I have done it several times already, you come up short always, like now when you can not produce a cite that would support you (and this is about using logic) with the implied idea that bars could be safer.
BTW It is not only one doctor or epidemiologist the one coming with that CDC study, what I have found about how the world works is that when most experts tell you something (that points to a consensus) that then other evidence (with different methods to get evidence even) is very, very likely to be available elsewhere to show that bars and other places can be locations of super spreader events.
Using cellphone data from 1 in 3 Americans, researchers have identified the indoor public places most responsible for the spread of Covid-19 in the spring, and they argue that sharply limiting the occupancy of these locales — chiefly restaurants, gyms, cafes, hotels, and houses of worship — could control the raging pandemic without resorting to lockdowns.
Their analysis also explains how disparities in risk contribute to the disproportionate disease burden borne by people of color who have been less able than higher-income white people to work remotely and who tend to visit grocery stores and other places that tend to be smaller and more crowded than those in white neighborhoods.

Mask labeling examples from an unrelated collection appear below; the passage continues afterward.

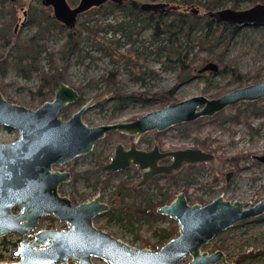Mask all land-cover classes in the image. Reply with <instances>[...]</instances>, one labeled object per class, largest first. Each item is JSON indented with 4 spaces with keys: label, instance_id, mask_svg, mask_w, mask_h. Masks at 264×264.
<instances>
[{
    "label": "rangeland",
    "instance_id": "obj_1",
    "mask_svg": "<svg viewBox=\"0 0 264 264\" xmlns=\"http://www.w3.org/2000/svg\"><path fill=\"white\" fill-rule=\"evenodd\" d=\"M20 1L39 10L44 6L50 7L53 14V8L43 5L41 0ZM138 1L155 3L168 0ZM198 1L194 0L189 5L190 12L193 11L191 8L203 11L197 4ZM68 2L76 6L78 0H68ZM207 2L208 0H202V3ZM255 3L254 0H220L216 8H233V5L236 4L238 9H244ZM6 4H9L8 1ZM104 4L92 7L83 13L85 15L87 12L89 13L86 16V24L97 29L96 35L100 40H103L100 45L96 43L97 39L89 38L90 31L82 27L81 31L79 30L81 49L65 55L60 46L67 37L65 31L56 28L50 39L46 41L48 50L38 56L34 68H25L24 70L22 66H19L16 46H5L1 40L2 37H0V89L4 84V88L0 92L13 103L37 109L44 102L54 98V85L58 81H64L77 90L82 88L80 97L61 110L60 115L64 117L63 119L70 118L72 113L94 97L108 93L110 98H104L85 111L81 117L86 125L93 126L124 119H135L146 111L160 109L170 102L181 101V99L194 95L204 94L207 97L215 98L222 95L217 94L221 90L227 92L236 89L241 86L237 79L234 80L232 74L227 70L220 71L228 65L230 59L236 60L239 70L243 73L248 71L254 74L261 66L262 80L264 79L263 25L240 27L241 30L233 39L226 38L209 48H203L198 42L197 37L200 32L193 33L190 43H187L185 37L182 36L183 54H187V60L193 64L191 74L184 79V75L180 76L181 67L174 65L175 63L172 66L169 65L167 49L160 48L162 42L153 37L151 26L144 28L140 20L133 25V16L127 12V9L116 6L107 8L104 7ZM27 9L28 5H24V10ZM24 10L20 11L19 19L13 27L17 41L23 40L25 36H33L38 28L35 22L28 20ZM80 15L77 24L85 20ZM3 16L0 13V25L4 19ZM66 27L68 29V26ZM134 29L138 32L134 31V34H128L129 30ZM162 38H166V36L163 35ZM112 40H117L115 47L109 44ZM163 43L167 44L166 41ZM186 48H188L187 51ZM49 51L55 53L56 66L65 70V78L57 82L48 81L47 86L51 88L52 95L46 97L38 94V89L41 78L47 72L52 71L50 60H48ZM221 55H223L222 63L217 60ZM208 61L219 63L220 70L217 73L205 71L199 74L198 69ZM24 63H27L25 58L22 59V64ZM108 70L117 71L120 89L125 94H139V96L119 104L116 101L118 92L111 90L107 80L103 78V74ZM250 83L255 82L249 80L247 84ZM145 97L150 99L145 100L147 99ZM259 103L264 107V100ZM234 106H227L221 111L227 115L231 114L234 111ZM214 115L197 118L199 119L197 128L191 125V129L186 131L183 127H179L180 124L158 132L147 131L139 136L136 147L148 149L153 144L163 150L198 147L195 145V137L201 139L209 137L212 139V143L209 145V149L204 150L211 152L214 158L211 161L199 163L202 165L200 173L193 172L187 181L180 178L176 183H170L165 174L157 175L155 180L167 184L168 190L173 192V196L177 192H184L186 202L189 204L204 205L218 195H221L224 200L246 201L248 205L255 203L264 196V162L256 159V156L264 153V112L249 114L247 117L249 125L243 119L229 123ZM17 137L18 132L15 129L0 127V144L14 141ZM132 140L131 136H121L116 131L108 132L93 144L89 152L73 157L60 165H53L52 169L65 170L71 174L69 180L59 184L58 192L60 195L69 197L72 204L90 200L94 195H98L100 201L107 203L108 210L93 217L95 227L108 231L128 245L140 249L156 250L163 245V241L159 237L161 231L155 232L154 229H168L170 225L175 224V221L164 215V218L156 219L150 227L143 218H138L136 212L139 210L136 207L130 205L128 208L125 207L130 202H134L140 205L144 213H151L154 208H146L143 199L148 198L154 201L159 198L156 188L151 182H147L140 186L142 193H137L135 191L137 187H134V184L140 179L141 171L136 170L135 167H127L116 172H98L99 165L107 160L105 156L112 155L116 143L120 142L126 147ZM191 168L192 166L189 164H184L169 176H176L179 172ZM105 176L108 181L100 182L105 179ZM127 177L131 184L123 191L122 197L112 200L116 182L120 178ZM38 220L35 230L67 228L64 220L57 219L52 214L42 215ZM176 234L177 232L169 237L173 238ZM22 238L24 236L15 233L0 236V262L14 261L18 258L15 254L16 244H19V240ZM219 249L223 252L228 264H264V213L238 221L201 245V250L206 253ZM188 260L189 256L187 255L180 261V264H185ZM68 262L74 263L71 260ZM91 262L93 264H108L107 261L98 257H92ZM214 264H220V262Z\"/></svg>",
    "mask_w": 264,
    "mask_h": 264
},
{
    "label": "water",
    "instance_id": "obj_2",
    "mask_svg": "<svg viewBox=\"0 0 264 264\" xmlns=\"http://www.w3.org/2000/svg\"><path fill=\"white\" fill-rule=\"evenodd\" d=\"M53 8V15L64 26L75 28L78 17L88 9L107 2L122 5L125 0H78L73 6L68 0H41ZM170 2H144L141 10L149 12L176 9ZM195 13L200 9L191 8ZM26 16V11H24ZM207 15L219 22L245 26L264 25V3L256 2L249 8L211 9ZM219 63L208 61L198 73H217ZM55 96L37 109L11 102L0 92V127L15 129L18 137L0 144V236L9 232L25 235L16 249L18 260L0 264H93L91 258H101L108 264H228L223 252H204L201 245L229 226L264 213V196L255 203L241 200H224L218 195L210 202L189 204L184 192L156 209L173 219L177 234L159 249L136 248L117 239L108 231L95 227L93 217L105 212L109 206L98 195L84 202L71 204L70 199L59 195L58 184L70 178L68 171L52 170L71 158L89 152L98 139L110 131L131 135L135 139L128 148L116 143L111 157L98 167L100 173L115 172L134 164L141 171L139 184L156 174H169L182 163L211 161V152L199 147L160 150L153 145L148 151L135 148L138 136L150 130L162 131L175 124L188 123L202 116H213L227 106L264 98V79L225 92L215 98L206 95L173 101L160 109L146 111L135 119H124L88 126L82 121L83 113L108 93L86 102L70 118L63 119L61 110L80 97L77 89L64 81L54 85ZM170 159L159 163L161 159ZM264 162V153L256 156ZM18 207V208H17ZM17 208V212H13ZM52 214L64 220L68 228L45 229L30 233L42 215Z\"/></svg>",
    "mask_w": 264,
    "mask_h": 264
},
{
    "label": "trees",
    "instance_id": "obj_3",
    "mask_svg": "<svg viewBox=\"0 0 264 264\" xmlns=\"http://www.w3.org/2000/svg\"><path fill=\"white\" fill-rule=\"evenodd\" d=\"M7 1L9 4H6ZM177 1H179L180 3H175ZM168 2H170L171 4H178L179 7H177L176 9H169L166 11L158 12H149L145 10L143 11L140 8L141 2L138 0H126L122 5H117L110 1L107 4H104V7H123L124 9L128 10L127 12L130 15L133 16V25L140 20L144 28L146 26H151L153 29V37L155 39H159L162 42L160 43V48L167 49L169 65L172 66V64L175 63L174 65L181 67L180 76L184 75L185 79L188 77V75L191 74L193 64L190 63V60H187L188 55L183 54L184 43L181 41L182 36L185 37L187 43H190L193 33L200 32V35L197 37L198 42H200V45L203 48H209V46L220 43L226 38L233 39L241 29L236 24L231 25L226 22L221 23L212 17L210 18L207 15V12L211 11V9H217L216 7L217 5H219L220 0H208L207 3H202V0H199L197 4L200 5L203 10H200L199 13H195L192 10V12H190V10L188 9L189 5L193 3L194 0H168ZM254 2L264 3V0H254ZM24 5H28L27 10H24ZM233 7H236V4H234ZM0 9V13L4 15V19L0 25V37H2V43L5 46H16L18 51L16 57L20 61L19 66H22L24 70L25 68H34L35 62L38 61V56H40L44 51L46 52V50H48L46 41L50 39L53 30H56V28L65 31L67 39L60 46L65 55H68L71 52L73 53L74 51H79V49H81L80 31L82 27H85L88 31H90L91 35L89 36V38L92 37L93 40L97 39V42L95 41L97 44L100 45L103 42V40H100L96 35L97 29L92 28L90 25L86 24V16L89 15L88 12L86 13V15L83 13L81 14L85 20L76 24L77 26L75 28L68 27L67 29L66 26H64L55 18L50 7L46 8L44 6L39 10L34 6H31L28 3H24L20 0H0ZM22 9L26 11L28 20L33 23L35 22L38 28L33 36H25L23 37V40L17 41L15 39V31L13 27L18 21V15ZM134 31L138 32L136 29H134L129 30L128 34L132 35L134 34ZM163 35H165L166 38H162ZM164 41H166L167 44H164ZM115 43L117 45V40H112L111 42H109V44L114 47ZM187 49L188 48H186V51ZM54 56L55 53L49 51L48 60H50L52 71L47 72V74H45L41 78V84L38 89V94L46 97L52 95L50 93L51 88L47 86L48 81L53 80L57 82L58 80H64L65 78V70L60 69L59 66H56L57 61L55 60ZM24 58L27 60V63L22 64V59ZM217 60L222 63L223 55L217 58ZM261 69L262 67L259 66L254 74H251L248 71L246 73H243L239 70V66L236 60L230 59L228 65H226V67L220 71L224 72V70H227V72L232 74V78L234 80L237 79L239 84L243 86L244 84H247L249 80H251L252 82H258L259 80H262ZM151 73H153V71H151ZM137 76L141 77L140 75ZM103 78L107 80L108 87L111 90H116L118 92L116 101L119 104H123V102H126L127 99H136V97L139 96V94H125L120 89L117 71L108 70L105 74H103ZM3 88L4 84L1 86L0 90L2 91ZM78 90L79 92H81L82 88H78ZM225 92L226 90H221L217 94H223ZM145 98H147L145 100L150 99L149 97ZM261 100H264V98H261L257 101L237 103L233 107V113L227 115L223 111H219L215 113L214 116L218 119H221L222 121L226 120L229 123H235L243 119L249 125V122H247V117L249 116V114L264 112L263 105L259 103ZM198 122L199 119L193 120L190 123H180L179 127H183V129L186 131L188 129H191V125H194V128H197ZM194 140L195 145L201 149H209V145L212 143V139H210L209 137H204L203 139L195 137ZM108 157V155L105 156L106 159ZM190 166H192L191 169L179 172L176 176L167 175L168 181L170 183H176L180 178H184L187 181L190 174H193V172L200 173L202 170L201 164H193ZM107 181L108 178L106 176L105 179L100 180V182L102 183H105ZM150 182H152V185L156 188L159 198H156L154 201H151L148 198L143 199L146 208L151 209L155 206L161 205V203L168 202L172 199L173 192H170L168 190L167 184H165L164 182L160 184L154 179H151ZM130 184V180H128L127 178H120L116 182L115 189L112 194L113 198L111 199L114 200L116 198L122 197L123 191L126 190ZM138 191L139 190H137V193L140 192ZM129 205L134 206L137 210H139V212H136L138 218H143V220L146 221L148 223V226L150 227L156 219L164 218V215H159L155 211H152L151 213H144L143 209L140 208V205L135 204L134 202H130L128 206L125 207L128 208ZM154 231H161L159 237L164 243L168 239H170V235L177 232V225H170L168 229L163 230L155 228Z\"/></svg>",
    "mask_w": 264,
    "mask_h": 264
},
{
    "label": "flooded vegetation",
    "instance_id": "obj_4",
    "mask_svg": "<svg viewBox=\"0 0 264 264\" xmlns=\"http://www.w3.org/2000/svg\"><path fill=\"white\" fill-rule=\"evenodd\" d=\"M110 132H114V131H110ZM116 132H117V131H116ZM119 134H120V133H119ZM120 135H121V136H125L126 134H125V135H124V134H120ZM127 136H131V135H127ZM131 137L133 138V136H131ZM15 139H16V138H15ZM134 140H135V139L133 138L132 142H133ZM137 140H139V136L137 137V139H136V141H135V148L142 149V148L136 147ZM132 142H131V143H132ZM4 143H5V142H4ZM119 143H120V142H119ZM131 143H130V144H131ZM153 145H154V144H153ZM153 145H152V146H153ZM155 145H156V144H155ZM129 146H130V145H128V146H126V147L123 146V148L126 149V148H128ZM152 146H151V148H152ZM151 148H148V149H142V150L148 151V150H150ZM157 148H158V147H157ZM159 149H160V150H163V149H161V148H159ZM113 151H114V150H113ZM110 157H111V155L107 158V160H108ZM107 160H106V161H107ZM169 161H170V159H168V158H164V159H161L159 163H167V162H169ZM104 162H105V161H104ZM103 164H104V163H103ZM184 164H189V163H182V165H184ZM193 164H199V163H193ZM193 164H189V165H193ZM57 165H60V164H57ZM101 165H102V164H101ZM182 165H181L180 167H182ZM52 166H53V165H52ZM99 166H100V165H99ZM127 167H135L136 170L141 171V170H140L136 165H134V164H131V165L127 166ZM180 167H179V168H180ZM179 168H178V169H179ZM51 169H52V167H51ZM125 169H126V168H125ZM178 169H176V170H174V171H177ZM52 170H53V169H52ZM121 170H123V169H121ZM55 171H56V170H55ZM60 171H65V170H60ZM116 171H117V170H116ZM116 171H115V172H116ZM174 171H171V173L174 172ZM98 172H99V171H98ZM171 173H169V174H165V175H171ZM69 174H70V173H69ZM160 174H163V173H160ZM160 174L153 175V176L150 177L147 181H145V183L150 182L151 179H154V180H155V177H156L157 175H160ZM141 176H142V171H141ZM227 176H228V173H227V175H226V178H227ZM70 177H71V174H70ZM69 179H70V178H69ZM69 179H68V180H69ZM127 179L129 180L128 177H127ZM140 179H141V177H140ZM140 179H138V181H139ZM66 181H67V180H66ZM138 181H137V183L134 184V187H137V189H136L135 191L137 192V190H139V191L142 193V190L140 189V186H143L145 183H143V184H139ZM155 181H156V180H155ZM62 182H63V181H62ZM156 182H157V181H156ZM130 183H131V181H130ZM151 183H152V182H151ZM158 183H159V182H158ZM161 183H162V182H161ZM161 183H160V184H161ZM59 184H60V183H59ZM59 184L57 185L58 188H59ZM58 188H57V191H58ZM139 191H138V192H139ZM140 192H139V193H140ZM141 193H140V194H141ZM177 193H178V192H177ZM177 193H176V194H177ZM58 194H59V192H58ZM176 194H175V195H176ZM59 195H60V194H59ZM61 195H62V194H61ZM175 195H174V196H175ZM184 195H185V194H184ZM174 196H173V197H174ZM173 197H172V198H173ZM68 198H69V197H68ZM69 199H70V198H69ZM185 199H186V198H185ZM171 200H172V199H171ZM171 200H170V201H171ZM170 201L165 202V203H161V205L153 207V208H154V211L156 212V209H157V208L161 207L163 204H167V203H169ZM70 202H71V201H70ZM101 202H102V201H101ZM71 204H72V203H71ZM105 204H107V203H105ZM107 206H108V205H107ZM17 208H18V207H17ZM17 208H13V209H12L13 212H17ZM107 210H108V209H107ZM105 212H106V211H105ZM156 213H157V212H156ZM157 214H158V213H157ZM46 215H47V214H46ZM50 215H51V214H50ZM159 215H161V214H159ZM162 215H163V214H162ZM55 218H56V217H55ZM39 219H40V218H39ZM38 221H39V220H38ZM38 221H37V222H38ZM37 222H36V223H37ZM175 224H176V223H175ZM66 225H67V224H66ZM35 227H36V225H35ZM35 227H34L33 229H29V232H30V233H35V232L37 231V230H35ZM67 228H68V226H67ZM45 229H46V228H45ZM52 229H53V228H52ZM64 229H65V228H64ZM38 230H41V228L38 229ZM10 233H15V234H17V235L24 236V238H25V235H22V234H20V233L18 234L17 232H9V233H7V234H10ZM7 234H6V235H7ZM3 236H5V235H3ZM173 238H174V237H173ZM22 239H23V238H22ZM22 239H21V240H22ZM170 239H171V238H170ZM21 240H19V242H20ZM168 240H169V239H168ZM164 243H165V242H164ZM16 245H17V247L19 246V244H16ZM16 249H17V248H16ZM15 254H16V251H15ZM17 257H18V255H17ZM17 260H18V258H17L16 260H14V261H17ZM14 261H9V262H14ZM68 261H69V260H68ZM68 261H67V263H69ZM9 262H6V263H9ZM72 263H73V262H72ZM69 264H71V263H69ZM73 264H75V263H73Z\"/></svg>",
    "mask_w": 264,
    "mask_h": 264
}]
</instances>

“It corresponds to what we thought from the beginning, that there are certain activities that lead to spread more than other activities,” said Amesh Adalja, a senior scholar at the Johns Hopkins Center for Health Security who was not involved in the study. “When you are thinking of targeted public health interventions, it’s important to focus on those activities where that’s occurring and not being overly blunt and blocking and stopping all activities that may not necessarily have been a major contributor to spread.”
I just checked Worldometers. We hit 337,081 total deaths and it’s 9 am central. How’s that for a prediction?

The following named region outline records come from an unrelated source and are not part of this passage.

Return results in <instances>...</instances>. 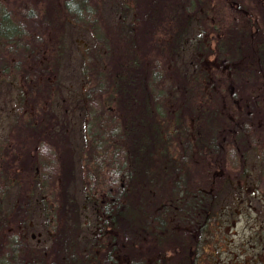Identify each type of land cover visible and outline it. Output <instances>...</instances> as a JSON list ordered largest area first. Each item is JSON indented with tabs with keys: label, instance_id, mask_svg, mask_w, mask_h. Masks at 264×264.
<instances>
[{
	"label": "rangeland",
	"instance_id": "rangeland-1",
	"mask_svg": "<svg viewBox=\"0 0 264 264\" xmlns=\"http://www.w3.org/2000/svg\"><path fill=\"white\" fill-rule=\"evenodd\" d=\"M8 1L10 6L17 7L21 1L26 0ZM184 1L190 3V0ZM184 1L179 0L183 5ZM128 2L130 8L122 10L124 0H99L101 23L106 31L116 36L120 47H123L125 40L122 37V26L129 27L131 20L135 18L133 1ZM260 2L264 4V0H197L201 17L192 16L190 25L184 24L180 32L183 36L175 42V49L172 48L173 42L169 31H159L154 37L151 35V43L148 44L149 57L159 58L163 62L164 72L166 69L168 75L167 80L157 81L154 92H162L164 100L162 105L167 113L172 116L178 115V120L172 119V135L168 142L173 145V155L178 157L177 151L182 152L185 149L184 142L190 135L193 151L183 152L186 179L187 182H196V186L203 193L210 189L213 169L210 156L207 152H202L196 143V130L203 136L207 123L205 119L199 121L200 117H197L199 113L191 115L190 110L200 102L203 107L207 105L208 114L211 113V108L218 109V112H214L212 121H215L214 124L217 123L215 126H220L218 128L223 133L225 149L227 150L232 143L243 144L242 137L239 136L237 139L231 125L237 120L242 109L246 108L244 101L247 94L255 93L264 99V70L252 67L259 75L257 79H250L253 76L251 72H254L249 69L250 62H245L238 70L223 64L219 60L221 54L217 52L216 42L222 31L229 29L228 27L234 23L238 8L246 9L249 15L252 11L256 12L254 19L257 28L254 29L256 31L259 26L264 29V15L259 13ZM124 11L127 13L124 14ZM179 12H182L181 8ZM65 19L62 27L49 23L34 30L35 35L43 36L42 44L37 48L38 56L44 61L47 59L49 65L47 67L44 64L42 70L49 68L51 71L46 72L44 77L38 76L39 83L36 89L33 87L32 95L27 78L22 77L17 70L13 71L15 68L11 70L13 72L10 77L5 75L0 78V155L13 163L11 173L16 178L6 197L0 199V203L4 210L7 208L13 210L18 207L19 190L23 188L28 191L31 197L29 214L26 215L25 207H22L18 218L26 220V237L35 245L50 241L52 227L49 224L53 217L46 212V208L56 204L64 188L62 172L68 170L73 176L71 187L83 203V220L87 224L96 222L98 218L94 203L87 198L92 185L97 200V196L100 198L115 187L111 183L115 177L125 182L124 175L130 174V167L125 171H119L122 168L121 162L127 158L126 152L124 154L121 148L126 143L122 141L121 145L120 139L115 142L109 139L111 135L109 133L123 126L119 114L114 124L107 125L108 119L117 114L120 101L112 89L101 85L104 82L103 76L110 67H115L113 69L115 73L123 69L121 67L125 66L127 59L124 53L129 47L122 50L115 47L110 51L114 52L113 66L109 60L111 54L105 42L98 39V32ZM176 22L175 19L171 23H165L167 27L174 28ZM181 28V24H177L176 29ZM126 32L125 29V37L128 36ZM257 32L259 33V30ZM58 36H61L64 45L62 49L57 48L59 44L57 40L61 41ZM31 40L32 37L28 36V41ZM169 42H172V45ZM207 42L213 51L211 49L210 52L207 51ZM140 44L145 48L141 42ZM0 49L6 50L5 46H0ZM118 58L125 59L115 64ZM31 62L32 58L24 62L22 69H27L21 71L23 74L29 70L28 75L33 76L35 66L32 67ZM239 70L244 74L247 72V76L243 77V74L238 73ZM32 81L33 84L36 83ZM43 91L47 96L42 95ZM192 98L194 100L190 101ZM185 109L189 111H184ZM198 111L200 112V108ZM184 112L186 115H183ZM51 118L54 120L53 132L48 131ZM176 121L181 127H188L189 132L186 128L176 131ZM260 121L264 125V121L261 119ZM263 130L264 128L262 132ZM54 138L58 140L55 143L52 141ZM64 150L70 152L68 158H72L67 163ZM181 154L179 153L180 159ZM241 154L243 153L240 152L239 162L225 157L224 167L215 170V175L223 180H218L219 189L222 188L214 212L212 211L206 224L202 223L203 218L207 216V212L203 215L204 209L193 216L188 211L192 210V207L182 205L187 212L174 207L176 211L170 214L172 220L168 224L169 227L161 232L159 230L162 236L154 234L151 236L140 229L136 236L140 238L135 244L147 251L143 254L147 264H169V259L174 258L172 256L174 245L183 237L186 242L191 243L195 241L197 235L198 242L197 246H194V251L201 255L196 259L193 253L192 256L190 254L184 257L187 264H264L262 164L259 152L254 147L248 149L245 157L242 158ZM166 161V166L169 167L168 159H165ZM1 162L2 157L0 166ZM243 167L246 168L247 174L242 176L240 170ZM9 224L7 229L12 228L14 232H18L19 229L22 231L23 227L19 226L18 221L12 219ZM172 227L177 235L169 230ZM7 246L4 241L0 242V249ZM160 250L168 254L165 259L159 254ZM184 254L183 249L181 253H177L176 260ZM0 257H3L2 253ZM118 258L121 264H131L129 254L119 255Z\"/></svg>",
	"mask_w": 264,
	"mask_h": 264
},
{
	"label": "trees",
	"instance_id": "trees-1",
	"mask_svg": "<svg viewBox=\"0 0 264 264\" xmlns=\"http://www.w3.org/2000/svg\"><path fill=\"white\" fill-rule=\"evenodd\" d=\"M132 1L135 18L131 20L129 27L122 26V37L125 40L123 47H120L116 36L112 32L106 31L105 26L101 23L99 0H26L21 1L17 7L10 6L8 0H0V46L6 48L5 51L0 49V78L5 75L10 77L11 72L17 70L22 77L27 78L31 95L33 87L36 89L38 86V76L44 77L46 72L51 71L49 68L42 70L44 64L47 67L49 65L47 59L44 61L38 56L37 48L42 44L43 36L35 35L36 27L42 28L49 23L62 27L63 20L66 18L68 21L95 30L98 32V39L105 42L109 54H111L109 60L113 66H115L114 52L110 51L115 47L118 50L129 47L124 53L127 59L124 58L126 62L125 66L121 67L123 69L115 73L113 70L115 67H110L106 75L103 76L104 82L101 85L104 88L112 89L115 95H118L119 110L110 120L108 119L107 125L114 124L120 117L123 126L116 129L115 132L109 133L111 135L108 137L112 139V142L120 139L121 145L122 141L126 143L121 148L124 154L126 152L127 158L121 162L122 168L119 171H125L130 167V174L124 175L126 181L123 182L115 177L111 181L115 187L112 190L109 189L102 197L97 196V200H95L94 186L92 185L87 198L94 203L98 218L96 222L93 221L89 224L83 220V203L71 187L73 176L69 174L68 170L62 172L64 188H62L56 204L46 208V212L53 217L49 224L52 227L49 243L36 245L30 243L25 233L26 220L18 218L22 207H25L26 215L29 214L31 197L28 191L26 192L23 188L19 190V203L18 207L13 209L14 211L10 208L4 210L0 203V242L4 241L8 245L5 249H0V254H3V257H0V264H121L118 256L123 254H129L131 264H147L145 255H143L147 251L135 244L140 238L136 237L140 229L151 236L153 234L162 236L160 232L169 227L168 224L172 220H170V214L174 212V207L187 212V209L182 205H190L192 210L188 211L193 216H196L199 210L204 209L203 215L207 212V216L203 218L202 223L206 224L216 206L222 188L219 189L218 186V180L222 179L215 175V170L218 167H224L225 157L239 162L240 152L243 153V155L241 154L243 158L248 149L254 147L259 152L264 174V130L262 132L264 125L260 121V119L264 121V99L258 97V94L250 93L245 97L246 108L242 109L237 120L231 125L237 139L239 136L242 137L243 144L232 143L227 150L223 133L218 128L220 126H215L217 123L214 124L215 121H212L214 112H218V109L211 108L212 111L208 114L206 112L207 105L203 104V107L202 102L196 105L197 109L191 107L193 109L190 110L192 111L191 115L199 113L197 116L200 117L199 121L205 119L207 123V129L203 130V132L205 131L203 136L196 130V143L202 152H207V155L210 156L213 171L210 177L212 178L210 189L207 190V193L201 192V189L196 186V182H187L183 152L193 151L191 138L190 135L187 137L188 139L184 142L185 149L182 152L177 151L178 157L173 155L174 148L168 140L172 135V119L178 120V115L172 116L169 112L167 113L166 108L162 105L164 103L162 92H154L157 81L167 80L168 75L166 69L164 72L163 62L159 58L149 57L150 47L148 44L151 43V35L154 37V34L159 31H169L173 45L172 42L169 43L175 49V42L183 36L181 35L183 33L180 32L184 24L187 23L189 26L192 16L201 17L197 8V0H190V3L182 0L184 5L179 0ZM129 2L124 0L122 10L130 8L128 7ZM179 8L182 9V12H179ZM259 9L260 15H264L262 2L259 3ZM237 10L234 23L228 27L229 29L222 31L218 42H216V45L218 43L217 52L221 54L219 60L237 70L242 68L245 62H250L249 69L254 70L251 72L253 76L250 79H257L259 73L256 72V69L264 70V29L260 26L256 31L254 29L257 28L254 19L256 12L252 11L249 15L246 9ZM126 13L124 11V14ZM175 19L177 22L174 28L167 27L165 22L171 23ZM177 24H181L182 28L176 29ZM125 29L127 37L124 36ZM28 36L32 37L30 42ZM257 38L262 41L259 42ZM57 41L59 42L57 48L62 49L64 46L62 39ZM209 49L213 51L207 42L208 52H210ZM30 58H32V67L35 66L33 76L28 75L29 70L24 74L21 72L27 69L23 70L22 68L24 62ZM124 59L118 58L115 64ZM12 69L14 70L11 71ZM238 73L243 74V77L247 76V72L244 74L242 70H239ZM32 80L36 81V86ZM42 95L47 96V93L43 91ZM192 100L194 98L190 99V101ZM32 102L36 104L34 100ZM190 106L193 105L190 104ZM184 111L189 110L185 109ZM183 115H186L185 112ZM50 123L48 131L53 132L54 120L52 118ZM176 123V131L186 128L189 132L188 127H181V124L179 125L177 121ZM31 127L29 126V128ZM41 131L44 132V130ZM186 135L188 136L187 133ZM52 141L55 143L58 140ZM179 153H183L181 154L182 160ZM64 154L66 163L71 161L72 158H68L70 152L64 150ZM0 157L3 160L2 166H0L2 168L0 170L1 199L6 197L7 191L14 184L16 178L11 173L14 167L13 163L1 155ZM165 159H168L169 167L166 166ZM62 160L64 161V158ZM69 170L71 171V169ZM240 173L242 176L246 175V168L243 167ZM68 175L70 176L68 177ZM12 219L18 221L19 226L22 225V231L19 229L18 232H14L12 228L7 229ZM172 229L173 227L169 230ZM172 233L177 235L174 230ZM197 238L198 235L191 243L184 239L175 244L181 246L185 252L179 257V264H187L184 262V257L190 256V254L192 256V246H197ZM262 244H264V234ZM168 245L172 246V244ZM198 255L201 254L195 250L194 259L198 258Z\"/></svg>",
	"mask_w": 264,
	"mask_h": 264
},
{
	"label": "flooded vegetation",
	"instance_id": "flooded-vegetation-1",
	"mask_svg": "<svg viewBox=\"0 0 264 264\" xmlns=\"http://www.w3.org/2000/svg\"><path fill=\"white\" fill-rule=\"evenodd\" d=\"M185 238H182V239H180L181 241L182 240H184ZM174 253H173V257L174 258H170L169 259V264H179V262H178V260H176L177 259V257H176V255H177V253H181V251H183V248L181 247V246H178V245H174ZM166 251H168L167 249H165ZM192 250H193V254H195V251H194V246H192ZM159 254L163 257V259H165L166 257H167V255L168 254H166L163 250H160L159 251Z\"/></svg>",
	"mask_w": 264,
	"mask_h": 264
}]
</instances>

I was looking for the decision to get more details on the Judge’s determination, but I can’t find it. The main determination of the ruling is his decision that the curfew violates the Governor’s order.
That does speak to the point, but without seeing what, if any, evidence was presented, it really is hard to evaluate the basis of that judgement.
Basically, the judge said the Governor’s mandate overrides local jurisdictions, and set a high bar for overturning that.
Also, his determination is in conflict with a different State Appellate Court ruling that upheld a Miami Dade County curfew on the exact same grounds.
This is hardly a determination of science. It’s a legal policy dispute.